**Requirement A:**
In the Sound Transit excerpt, how much money did Mineta tell Murray the administration was releasing in August 2002?
**Requirement B:**
Based on the Sound Transit excerpt, mark each statement yes or no and quote the deciding words: (i) Bush received 20 percent of Seattle-area votes in the 2000 election. (ii) A King County Superior Court judge upheld Initiative 776. (iii) Istook sat on the transportation subcommittee in the last Congress.
**Requirement C:**
Continue the Sound Transit excerpt after its last sentence.

**Page excerpt:**
>> start
The politics weren't favorable for Sound Transit. Bush polled only 20 percent of Seattle-area voters in the 2000 election, and no one believed his administration would support Sound Transit in an effort to win local votes.
But members of the Washington delegation were either united behind Sound Transit or kept their criticism mute. And federal transportation officials began to signal that the agency was making progress.
In August 2002, Mineta wrote Murray to tell her the administration was releasing $49.5 million it had put on hold after the auditor's first report. He also said his department approved Sound Transit's move to complete final design and real-estate acquisition for light rail.
Mineta said the approval was "based on careful and thorough review and evaluation of the project costs and benefits."
The project was back on track, even though voters passed a Tim Eyman initiative in November 2002 that called for a revote on the Sound Transit plan. A King County Superior Court judge later ruled Initiative 776 unconstitutional, and the case is on appeal to the state Supreme Court.
Earlier this year, Rogers of Kentucky left the transportation subcommittee to lead the homeland security subcommittee. Istook, who was not a member of the transportation subcommittee in the last Congress, was named chairman.
>> end
**Supplied material:**
>> start
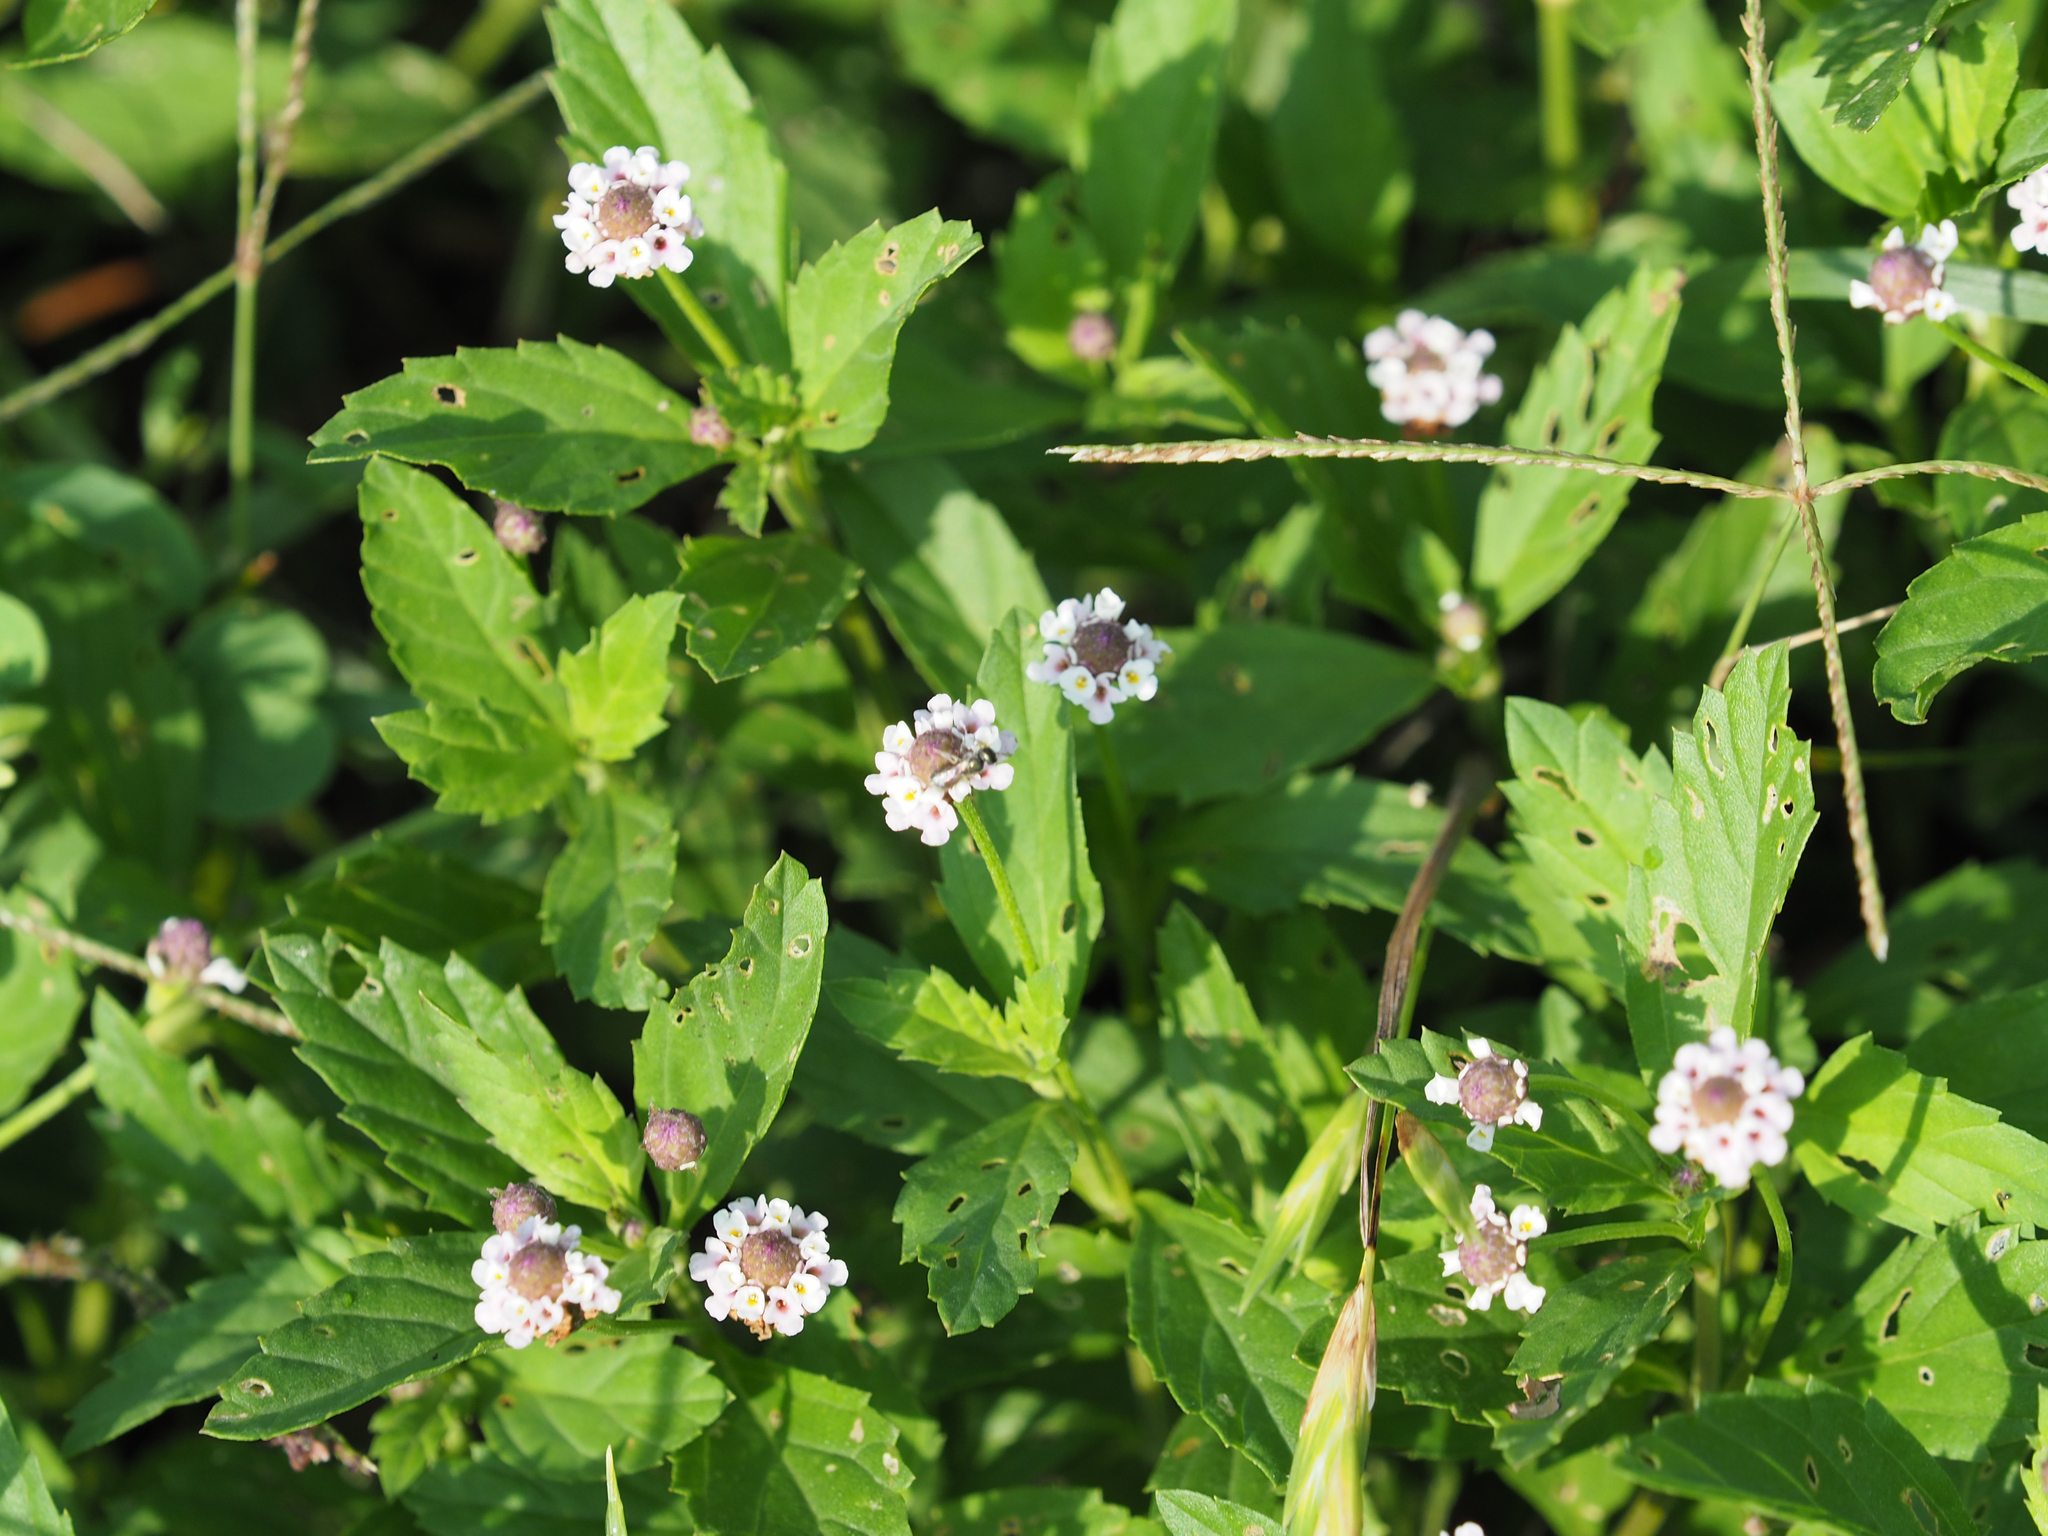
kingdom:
>> end
**Task response A:**
$49.5 million.

**Task response B:**
(i) Yes: "Bush polled only 20 percent of Seattle-area voters in the 2000 election"
(ii) No: "A King County Superior Court judge later ruled Initiative 776 unconstitutional"
(iii) No: "Istook, who was not a member of the transportation subcommittee in the last Congress, was named chairman."

**Task response C:**
Suddenly, Sound Transit had to lobby a new lawmaker.
Waiting and lobbying
Dicks and the others emerged from the June 17 meeting with Istook after about an hour and headed back to Dicks' office.
Conventional political wisdom would dictate that if a project is endorsed by a popular Republican president, a Republican congressman would be loath to throw up roadblocks.
Indeed, the $75 million budget request and the federal Transportation Department's rating of Sound Transit as "highly recommended" were both cited on the third fact sheet handed to Istook.
"Did he say so (that his thinking would be influenced by the White House)? Would he ever say so? Of course he wouldn't," Gorton said. "But does it have an impression on him? Of course it does. I would not want to be in there today arguing for something that was not in the president's budget."
Gorton said he jotted down a word he heard Istook say repeatedly — "unburdening." The Oklahoman wanted to know if light rail would help lift the burden from crowded highways and buses in the Seattle area.
Dicks said they told Istook that light rail would have 16,000 daily riders, taking 14,500 cars off the street.
That's a figure that King County Councilman Rob McKenna would love the chance to dispute, if Istook decides to hold hearings on the $500 million grant.
While people will certainly get out of their cars to take light rail, the system would reduce only a small fraction of the cars currently traveling along Interstate 5 during rush hour, according to Sound Transit's own projections, said McKenna. Most of the reduction in traffic would come in neighborhoods that trace the light-rail line.
"There are a lot of games that get played with the numbers," said McKenna, a longtime light-rail critic.
The congressman from Oklahoma didn't make a commitment to Dicks and the others, and he wasn't answering media questions about Sound Transit last week.
And so both sides of the light-rail debate must wait, and lobby.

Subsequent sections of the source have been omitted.